An expert from the World Health Organization tasked with tracing the origins of the novel coronavirus in China has argued it is difficult to imagine it was leaked from a laboratory in Wuhan, Russia's state-run media reported Thursday.

The administration of former U.S. President Donald Trump advanced a theory that the Wuhan Institute of Virology might be the birth of the virus, but China has rejected the allegation, further fueling tensions between the world's two major powers.

Members of the World Health Organization's team investigating the origins of the coronavirus pandemic leave the Wuhan Institute of Virology in Wuhan, China, on Feb. 3, 2021. (Kyodo) ==Kyodo

Vladimir Dedkov, deputy director for scientific work of the St. Petersburg Research Institute of Epidemiology and Microbiology, on Wednesday visited the laboratory in Wuhan, the original epicenter of the outbreak, along with nine other WHO experts.

"Of course, it was important for our mission to visit this facility, talk to our colleagues and see how everything is organized there," the Russian expert was quoted as saying by his country's Sputnik news agency.

"The laboratory is perfectly equipped," he said. "It is hard for me to imagine that something could have leaked from there."

Dedkov also referred to a Wuhan market, at which many people were confirmed to have contracted the new virus in the early days of the epidemic in late 2019. The WHO team carried out a one-hour investigation into the place on Sunday.

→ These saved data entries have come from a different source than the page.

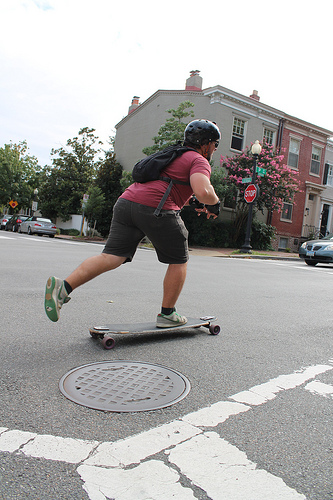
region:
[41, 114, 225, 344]
the man in the middle of the road skateboarding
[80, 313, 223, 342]
the skateboard under the man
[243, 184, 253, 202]
the STOP sign at the corner or the road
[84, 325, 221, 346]
the wheels on the skateboard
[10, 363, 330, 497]
the white lines on the road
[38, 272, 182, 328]
the shoes on the skateboarder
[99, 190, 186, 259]
the dark colored shorts on the skateboarder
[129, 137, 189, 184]
the backpack on the skateboarder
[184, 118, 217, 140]
the black helmet on the skateboarder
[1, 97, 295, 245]
the trees along the sidewalk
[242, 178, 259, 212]
Stop sign on a light pole.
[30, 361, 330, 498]
White lines on the ground.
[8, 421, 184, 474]
Cracks in the lines.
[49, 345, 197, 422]
Manhole on the ground.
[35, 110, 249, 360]
Man on a skateboard.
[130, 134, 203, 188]
Man has a backpack.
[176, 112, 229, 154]
Man is wearing a helmet.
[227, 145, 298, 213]
Flowers on the tree.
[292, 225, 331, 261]
Car at the stop sign.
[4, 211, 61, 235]
Cars on the side of the road.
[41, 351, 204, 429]
A metal manhole cover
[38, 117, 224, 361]
A person skateboarding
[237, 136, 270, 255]
A metal lamp post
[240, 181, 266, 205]
A red stop sign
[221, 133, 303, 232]
A pink flowering tree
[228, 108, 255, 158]
An open window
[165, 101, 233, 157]
A person wearing a black helmet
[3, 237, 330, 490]
A street intersection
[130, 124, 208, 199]
A small black backpack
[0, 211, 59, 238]
Three cars parked by the curb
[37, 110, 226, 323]
man skateboarding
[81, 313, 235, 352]
skateboard the man is riding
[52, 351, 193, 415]
manhole cover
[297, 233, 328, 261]
front end of car driving down the road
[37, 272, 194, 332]
shoes of skateboarder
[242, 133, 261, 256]
street light with white bulb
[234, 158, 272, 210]
stop sign and green street signs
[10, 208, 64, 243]
car parked up the street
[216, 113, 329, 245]
windows of the building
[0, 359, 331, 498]
white lines on the roadway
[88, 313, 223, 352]
A WOODEN SKATEBOARD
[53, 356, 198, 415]
A METAL MAN HOLE COVER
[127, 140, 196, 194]
A BLACK BACKPACK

"I'm not very familiar with the sanitary rules of China, but looking at this, extrapolating to our legislation, of course, the market is very far from perfect," he said. "There is no evidence that the virus originated there" but "hypothetically, there are all conditions for the spread of the virus there."

The market, where wild animals such as bats and snakes had been sold alongside seafood, has been closed since January 2020. It has been sanitized thoroughly by Chinese authorities.

The WHO has been trying to clarify the process of how bats, believed to be the main natural host of the virus, passed it to other animals, sources close to the matter said.

After quarantining for two weeks, the WHO experts began a full-fledged probe in late January. They are likely to complete the investigation in Wuhan by the Feb. 11 start of the weeklong Lunar New Year holidays, the sources added.

In July, the WHO sent a small group to China for a preliminary probe, but they did not visit the market or the laboratory.